A vote in favor of independence would end a 307-year union with England and have far reaching consequences for the economy, currency, banks and industry. There could also be knock-on effects across Europe.
Here are five things you need to know:
1. Currency mess: The pound hit a 10-month low against the dollar this week as opinion polls swung in favor of voters who want to break away from the U.K.
Uncertainty over which currency an independent Scotland will use, and the impact of a messy divorce on the U.K. economy, is largely to blame.
Independence campaigners want to continue to use the pound in a currency union with England, but U.K. lawmakers say they’re not ready to share. And even if they were, the Bank of England would likely insist on tough budget rules that could mean painful austerity for Scotland.

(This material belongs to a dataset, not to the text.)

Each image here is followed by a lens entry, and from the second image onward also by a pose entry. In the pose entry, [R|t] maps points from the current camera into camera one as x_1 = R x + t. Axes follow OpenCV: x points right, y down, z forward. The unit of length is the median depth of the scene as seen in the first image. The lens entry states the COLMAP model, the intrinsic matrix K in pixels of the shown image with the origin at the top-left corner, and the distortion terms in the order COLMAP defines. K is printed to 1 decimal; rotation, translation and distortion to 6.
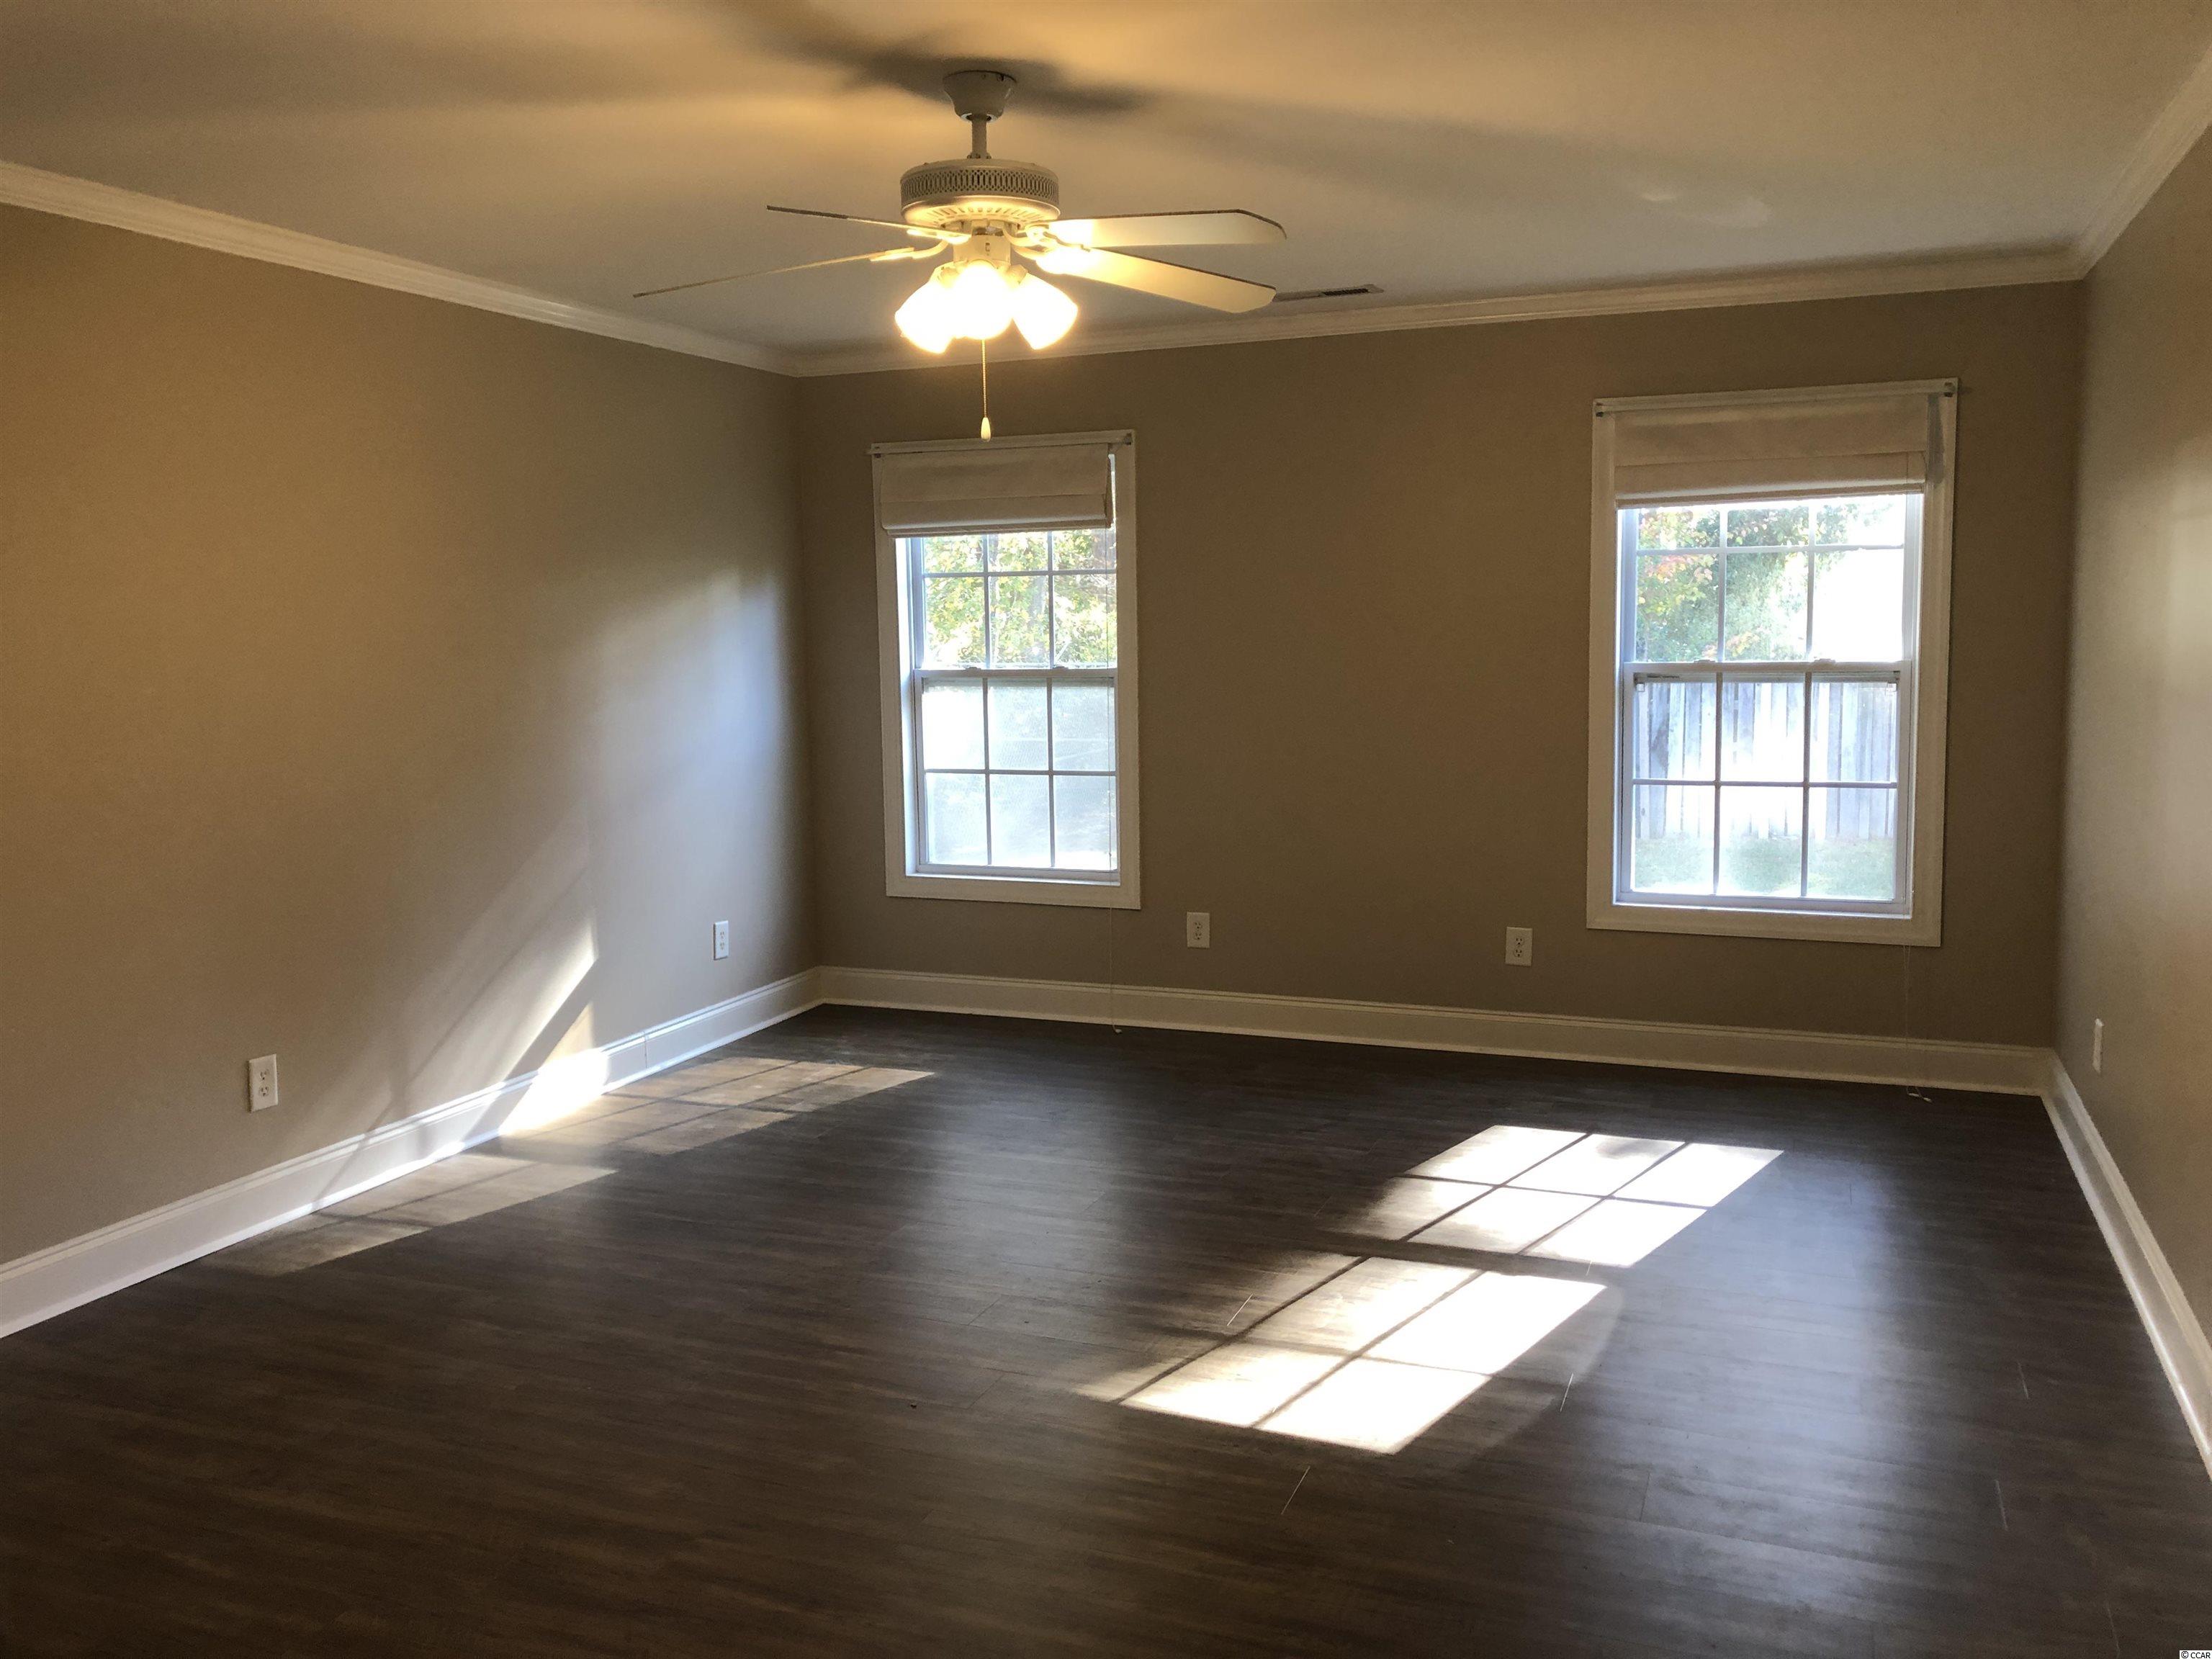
lens RADIAL K [[1810.8, 0, 1114.2], [0, 1810.8, 811.7], [0, 0, 1]] dist [0.060385, -0.062272]
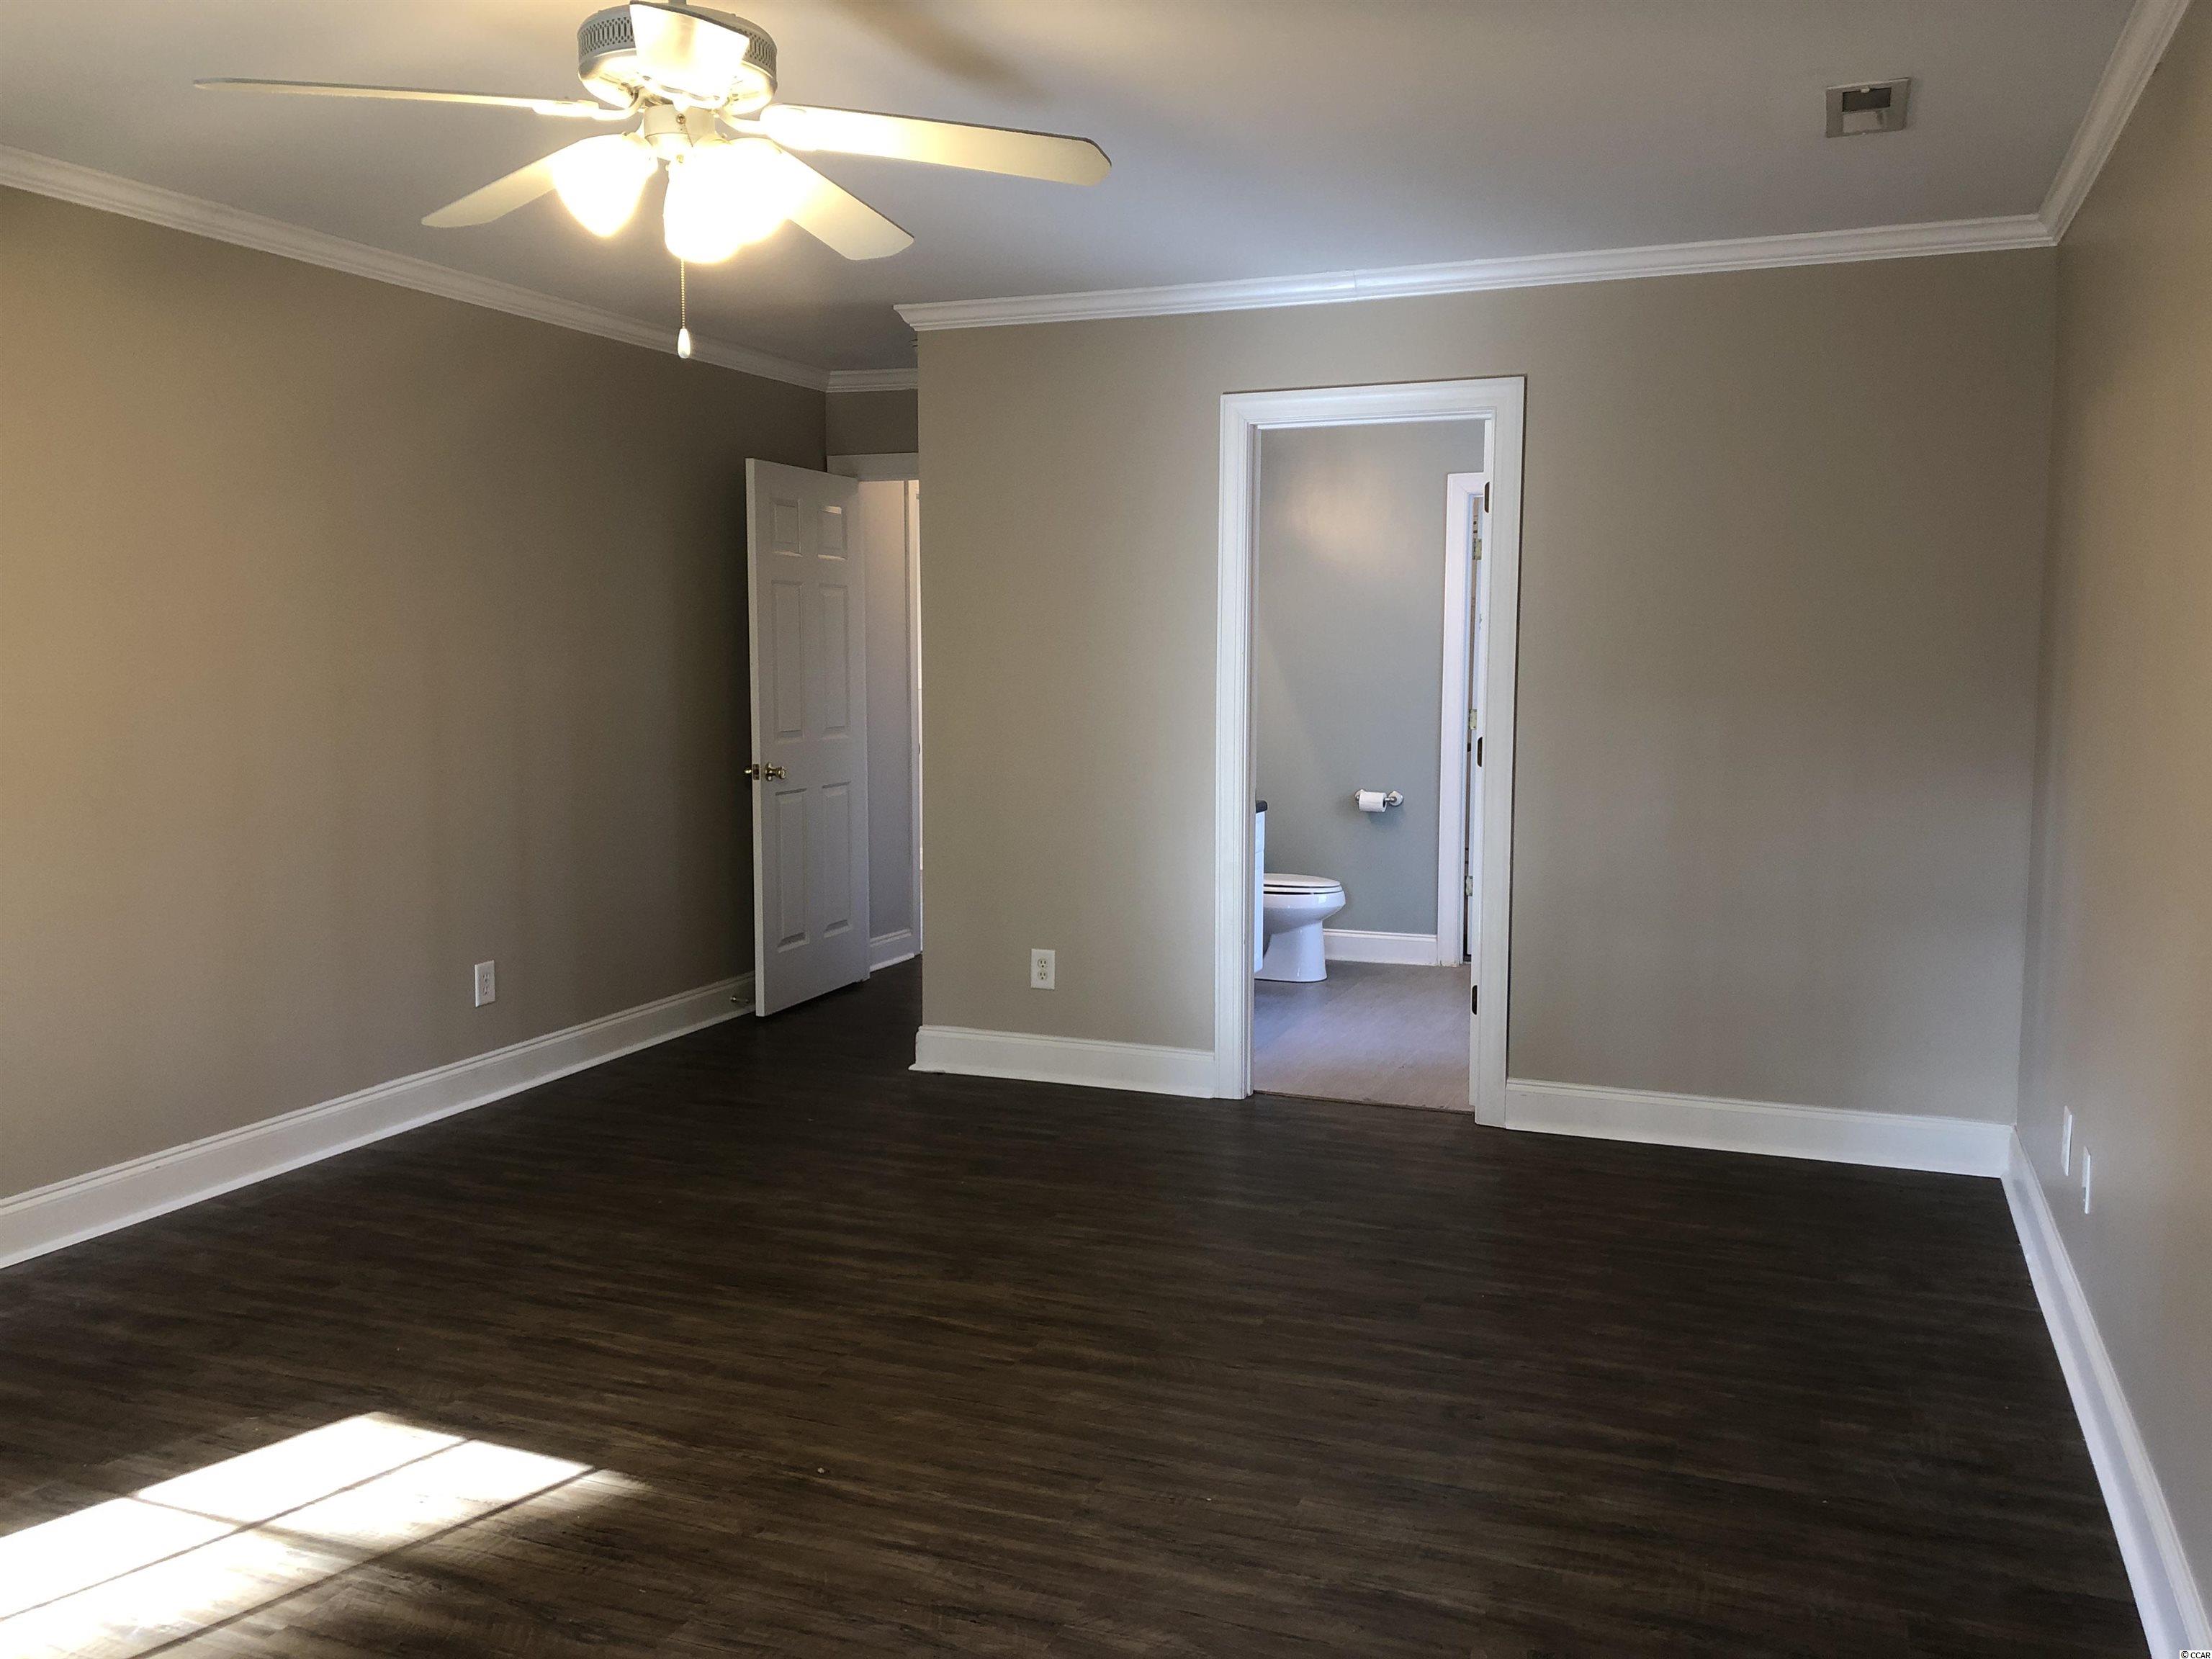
lens RADIAL K [[1810.8, 0, 1114.2], [0, 1810.8, 811.7], [0, 0, 1]] dist [0.060385, -0.062272]
pose [[-0.999813, 0.018183, 0.006541, -0.263768], [0.019086, 0.982170, 0.187025, -0.151251], [-0.003024, 0.187115, -0.982333, 1.813078]]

Scottish nationalist leader Alex Salmond has refused to outline a ‘Plan B’, though he’s hinted that Scotland may continue to use the pound without U.K. permission. Another option would be to create a new, untested currency.
The euro, if an option at all, would be years away. (See “EU: In or out?” below.)
2. The debt debate: In an early move to reassure markets, the U.K. government said it would honor all its debts — including Scotland’s share — if there is a split.
However, under this scenario, an independent Scotland would owe Britain as much as £130 billion — or roughly 10% of total U.K. public debt.
Supporters of independence say they’re ready to pay, and are confident Scotland could manage its debts with greater ease once independence is established.
However, credit ratings agency Standard & Poor’s cautions that Scotland’s economy — which would be similar in size to Portugal — would be less resilient to shocks because of its greater dependence on volatile earnings from the oil and gas industry.
3. All about oil: The U.K. is the largest oil producer in the EU, and about 90% comes from areas that are likely to be claimed by an independent Scotland.
The U.K. is also likely to want a share of current production and reserves, but most analysts expect an agreement could be reached on divvying up the assets.
There are deeper divisions, however, over how much the remaining oil is worth — a calculation of much greater significance to the future of the Scottish economy.
Independence campaigners estimate Scotland’s remaining oil is worth about £1.5 trillion. The U.K. government says it’s less than one-tenth of that figure.
4. A financial giant: Shares in British financial institutions based in Scotland, such asRoyal Bank of Scotland () and Lloyds ( ), have been battered by concerns that a vote in favor of independence could damage their business. RBS has said it could hurt its credit rating and raise costs.
Scotland’s outsized banking sector would be 12 times the size of its economy, raising concerns about the country’s ability to deal with a future financial crisis.
Large banks and insurers may even be forced to move their headquarters out of Scotland and into London.
Leading this potential migration could be investment firm Standard Life (), which has been based in Scotland for roughly 190 years.
“If anything were to threaten [our business] we will take whatever action we consider necessary — including transferring parts of our operations from Scotland,” said Standard Life chairman, Gerry Grimstone.
5. EU: In or out? Independence campaigners want Scotland to remain in the EU.
But an independent Scotland would most likely be treated as a new state, and therefore have to apply for membership. That process can take years and all 28 members would have to approve the application — something some may be reluctant to do for fear of encouraging their own separatist movements.
And there’s another potential sting in the tail that could be far more damaging for the U.K.
Prime Minister David Cameron has promised a vote on Britain’s membership of the EU by the end of 2017, assuming he wins next year’s election.
“For the rest of the U.K., losing relatively pro-EU Scotland would raise the risk of a Brexit from the EU,” warned Robert Wood, chief UK economist at Berenberg bank.